Фурсов попадал в категорию тех, кто выслушает все что угодно и в следующий раз сделает так, как надо. Потому с видом аскета он разглядывал пол в помещении, пока Иван зависал над ним и чего-то от него добивался.
- Ты вообще себя слышишь? – рычал он. – А Кормилина? Он кому ритм отбивает, пока ты выпадаешь из контекста? Всем нормально – тебе нет! Или мне Жору тоже попросить притормаживать? Так у него слух идеальный, он и захочет – не сможет ритм игнорировать.
Жора играл на виолончели и сегодня попадал по полной. Чуть что – у Жоры слух идеальный.
- А я тебе уже два часа талдычу, - спокойно ответил Влад, - что в этом месте Кормилин вообще чуток уйти на второй план может, и тогда я вполне впишусь.
- Ты это и Мартину Геллеру будешь рассказывать?
- Если надо будет, и ему расскажу, - все-таки огрызнулся басист.
- Так, все, брейк! – рявкнул Тарас. – У вас от голода мозги съехали? Так подкрепите и будем думать.
Мирош глянул по сторонам. Сегодня в репетиционном зале, кроме «Меты», были виолончелист Жора и Полина. Как всегда, равнодушно зацепив глазами последнюю, он перевел дыхание и проворчал:
- Ок. Продолжим позже. Влад! Мы остаемся!

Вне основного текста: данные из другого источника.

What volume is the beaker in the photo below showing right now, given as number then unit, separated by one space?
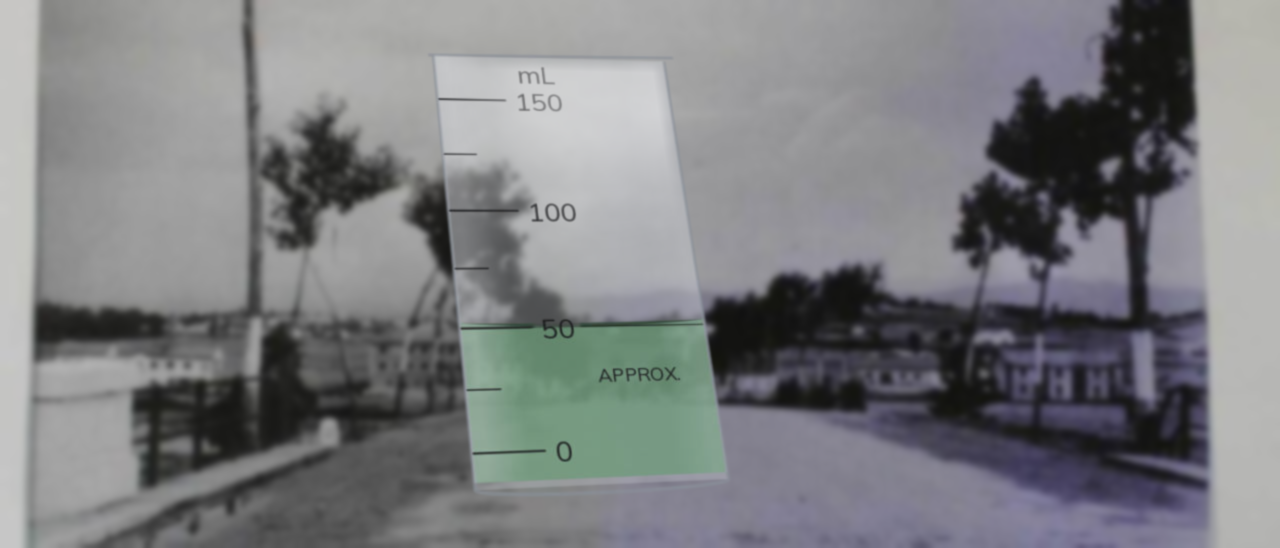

- Типа и так не понятно, - буркнул в ответ Фурсов.
Все понятно было и Полине.
Внешне репетиции выглядели благопристойно. Иван мог хвалить или ругать кого угодно. Кого угодно, кроме нее. Ее словно и не существовало. Иногда к ней обращался Вайсруб. Или Боднар. Но это происходило уже после общей репетиции и почти всегда без Мироша. И все чаще Польку посещала мысль, что будет, если вместо положенной ей партии она исполнит «Похоронный марш». Или лучше «Мурку»? Можно, конечно, и аккомпанемент к арии Сильвы.
В очередной раз не определившись, чем себя развлечь, она вышла из студии. Сегодня и без того будет нескучно. На встречу напросилась Лёлька, аргументировав плаксивыми «давно не виделись» и «я скучаю».
Убедив себя, что она тоже скучает, Полина вошла в небольшой ресторанчик, облюбованный ею в первые же дни начавшихся репетиций. Недалеко, недорого, вкусно.
Лёлька уже ждала ее на месте и радостно махнула рукой, едва завидев подружку.